Popp’s research showed how patterns of emission are disrupted in people suffering from various illnesses and diseases, constituting cooperation processes which are essential for life to occur in an orderly manner. These ideas position biophotons as the ‘conductors’ of life’s processes, performing different functions at different frequencies. As described by Marco Bischof:“It is a holographic field of standing waves which is able, through a broad spectrum of frequencies and polarisations and in close interplay with all material structures, to transmit signals with the speed of light to any place in the organism and to activate or to inhibit biochemical processes, to organise matter, and much more…”
The more complex an organism, the less photons are emitted, as too much “noise” would render the system ineffective. These information networks suggest a more holistic structure for communication and the functioning of life processes, relating to our previous explorations within Aqua Vita and TCM notions of health and disease. In this respect, coherence in biological systems means balance between chaos and order or, in this context, optimum communication. Tracing parallels between this biophotonic network and telematic networks, Roy Ascott cites Mae-Wan-Ho’s “new organicism”, suggesting an interconnectivity within the organism, between organisms and with the environment:
“Freeing itself from the ‘laws’ of physics, from mechanical determinism and mechanistic control, the organism becomes a sentient, coherent being that is free, from moment to moment, to explore and create its possible futures. (…) The static, deterministic universe of absolute space and time is replaced by a multitude of contingent, observer-dependent space-time frames. Instead of mechanical objects with simply locations in space and time, one finds delocalised, mutually entangle quantum entities that carry their histories with them, like evolving organisms.”

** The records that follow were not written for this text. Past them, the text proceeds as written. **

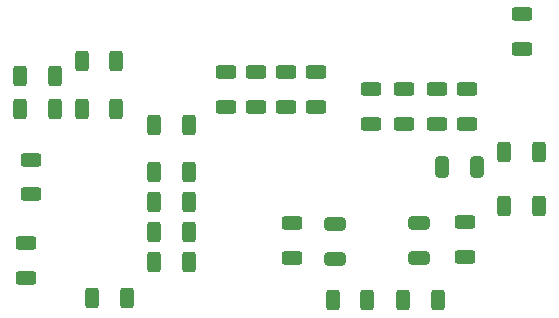
<source format=gbr>
%TF.GenerationSoftware,KiCad,Pcbnew,(6.0.4-0)*%
%TF.CreationDate,2023-08-14T15:40:46-05:00*%
%TF.ProjectId,model_cell,6d6f6465-6c5f-4636-956c-6c2e6b696361,rev?*%
%TF.SameCoordinates,Original*%
%TF.FileFunction,Paste,Top*%
%TF.FilePolarity,Positive*%
%FSLAX46Y46*%
G04 Gerber Fmt 4.6, Leading zero omitted, Abs format (unit mm)*
G04 Created by KiCad (PCBNEW (6.0.4-0)) date 2023-08-14 15:40:46*
%MOMM*%
%LPD*%
G01*
G04 APERTURE LIST*
G04 Aperture macros list*
%AMRoundRect*
0 Rectangle with rounded corners*
0 $1 Rounding radius*
0 $2 $3 $4 $5 $6 $7 $8 $9 X,Y pos of 4 corners*
0 Add a 4 corners polygon primitive as box body*
4,1,4,$2,$3,$4,$5,$6,$7,$8,$9,$2,$3,0*
0 Add four circle primitives for the rounded corners*
1,1,$1+$1,$2,$3*
1,1,$1+$1,$4,$5*
1,1,$1+$1,$6,$7*
1,1,$1+$1,$8,$9*
0 Add four rect primitives between the rounded corners*
20,1,$1+$1,$2,$3,$4,$5,0*
20,1,$1+$1,$4,$5,$6,$7,0*
20,1,$1+$1,$6,$7,$8,$9,0*
20,1,$1+$1,$8,$9,$2,$3,0*%
G04 Aperture macros list end*
%ADD10RoundRect,0.250000X0.312500X0.625000X-0.312500X0.625000X-0.312500X-0.625000X0.312500X-0.625000X0*%
%ADD11RoundRect,0.250000X-0.325000X-0.650000X0.325000X-0.650000X0.325000X0.650000X-0.325000X0.650000X0*%
%ADD12RoundRect,0.250000X-0.312500X-0.625000X0.312500X-0.625000X0.312500X0.625000X-0.312500X0.625000X0*%
%ADD13RoundRect,0.250000X0.650000X-0.325000X0.650000X0.325000X-0.650000X0.325000X-0.650000X-0.325000X0*%
%ADD14RoundRect,0.250000X0.625000X-0.312500X0.625000X0.312500X-0.625000X0.312500X-0.625000X-0.312500X0*%
%ADD15RoundRect,0.250000X-0.625000X0.312500X-0.625000X-0.312500X0.625000X-0.312500X0.625000X0.312500X0*%
%ADD16RoundRect,0.250000X-0.650000X0.325000X-0.650000X-0.325000X0.650000X-0.325000X0.650000X0.325000X0*%
G04 APERTURE END LIST*
D10*
%TO.C,R51*%
X45353700Y6108700D03*
X42428700Y6108700D03*
%TD*%
%TO.C,R17*%
X24246700Y11851800D03*
X21321700Y11851800D03*
%TD*%
%TO.C,R18*%
X24246700Y9311800D03*
X21321700Y9311800D03*
%TD*%
D11*
%TO.C,C20*%
X45718200Y17335500D03*
X48668200Y17335500D03*
%TD*%
D10*
%TO.C,R15*%
X24246700Y14391800D03*
X21321700Y14391800D03*
%TD*%
D12*
%TO.C,Rsb1*%
X15199900Y26327100D03*
X18124900Y26327100D03*
%TD*%
D13*
%TO.C,Cma1*%
X36677600Y9612100D03*
X36677600Y12562100D03*
%TD*%
D12*
%TO.C,RIa1*%
X15199900Y22263100D03*
X18124900Y22263100D03*
%TD*%
D14*
%TO.C,R14*%
X39725600Y21054600D03*
X39725600Y23979600D03*
%TD*%
D12*
%TO.C,R4*%
X9967500Y25082500D03*
X12892500Y25082500D03*
%TD*%
D15*
%TO.C,R2*%
X10515600Y10924000D03*
X10515600Y7999000D03*
%TD*%
D16*
%TO.C,Cmb1*%
X43738800Y12653000D03*
X43738800Y9703000D03*
%TD*%
D12*
%TO.C,R16*%
X50988500Y18605500D03*
X53913500Y18605500D03*
%TD*%
D14*
%TO.C,R12*%
X45313600Y21054600D03*
X45313600Y23979600D03*
%TD*%
%TO.C,R13*%
X42519600Y21054600D03*
X42519600Y23979600D03*
%TD*%
D10*
%TO.C,R10*%
X24246700Y16931800D03*
X21321700Y16931800D03*
%TD*%
D15*
%TO.C,Rmb1*%
X47650400Y12691300D03*
X47650400Y9766300D03*
%TD*%
%TO.C,R1*%
X52476400Y30329600D03*
X52476400Y27404600D03*
%TD*%
D12*
%TO.C,R5*%
X9967500Y22288500D03*
X12892500Y22288500D03*
%TD*%
%TO.C,R20*%
X21346700Y20942300D03*
X24271700Y20942300D03*
%TD*%
D15*
%TO.C,R9*%
X27432000Y25402000D03*
X27432000Y22477000D03*
%TD*%
D14*
%TO.C,Rma1*%
X32969200Y9675400D03*
X32969200Y12600400D03*
%TD*%
D15*
%TO.C,R6*%
X35052000Y25402000D03*
X35052000Y22477000D03*
%TD*%
%TO.C,R8*%
X29972000Y25402000D03*
X29972000Y22477000D03*
%TD*%
D12*
%TO.C,RI1*%
X50963100Y14084300D03*
X53888100Y14084300D03*
%TD*%
D10*
%TO.C,RI2*%
X18988500Y6311900D03*
X16063500Y6311900D03*
%TD*%
D14*
%TO.C,R11*%
X47853600Y21054600D03*
X47853600Y23979600D03*
%TD*%
D12*
%TO.C,R71*%
X36434300Y6108700D03*
X39359300Y6108700D03*
%TD*%
D14*
%TO.C,R3*%
X10871200Y15060200D03*
X10871200Y17985200D03*
%TD*%
D15*
%TO.C,R7*%
X32512000Y25402000D03*
X32512000Y22477000D03*
%TD*%
M02*

</source>
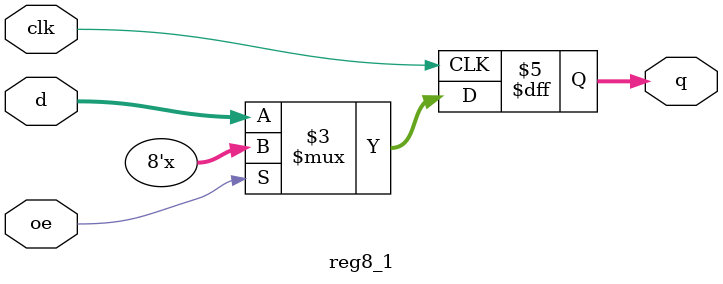
<source format=v>
module reg8_1(q,d,oe,clk);
output [7:0] q;     // 输出输出端
input [7:0] d;      // 数据输入端
input oe,clk;       // 三态控制端（输出使能）、时钟信号
reg [7:0] q;

always @(posedge clk) begin
    if (oe) begin
        q <= 8'bz;
    end
    else begin
        q <= d;
    end
        
end

endmodule

</source>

As we move on in the project, we are drawn to these forgotten theories on living systems, abandoned by the advent of molecular biology. The sonification of photon emission means not only a transient experience, but proposes the ‘sensing’ of information. This relates with counterarguments to mechanical definitions for life processes, as proposed by Veljkovic and Cosic’s notions of dynamic electromagnetic field interactions, where molecules send out unique electromagnetic fields that can ‘sense’ the field of complementary molecules:
“Velijkovic and Cosic proposed that molecular interactions are electrical in nature, and they take place over distances that are large compared with the size of molecules. Cosic later introduced the idea of dynamic electromagnetic field interactions, that molecules recognise their particular targets and vice versa by electromagnetic resonance. In other words, the molecules send out specific frequencies of electromagnetic waves which not only enable them to ‘see’ and ‘hear’ each other, as both photon and phonon modes exist for electromagnetic waves, but also to influence each other at a distance and become ineluctably drawn to each other if vibrating out of phase (in a complementary way).”
This last point implies a perceptual shift in our understanding of information, from a visual culture to one based on sensing and connectivity. I will explore these notions further in my next blog post, linking the perceptual abstractness of the molecular scale to the creation of narratives, in ‘sensing’ data.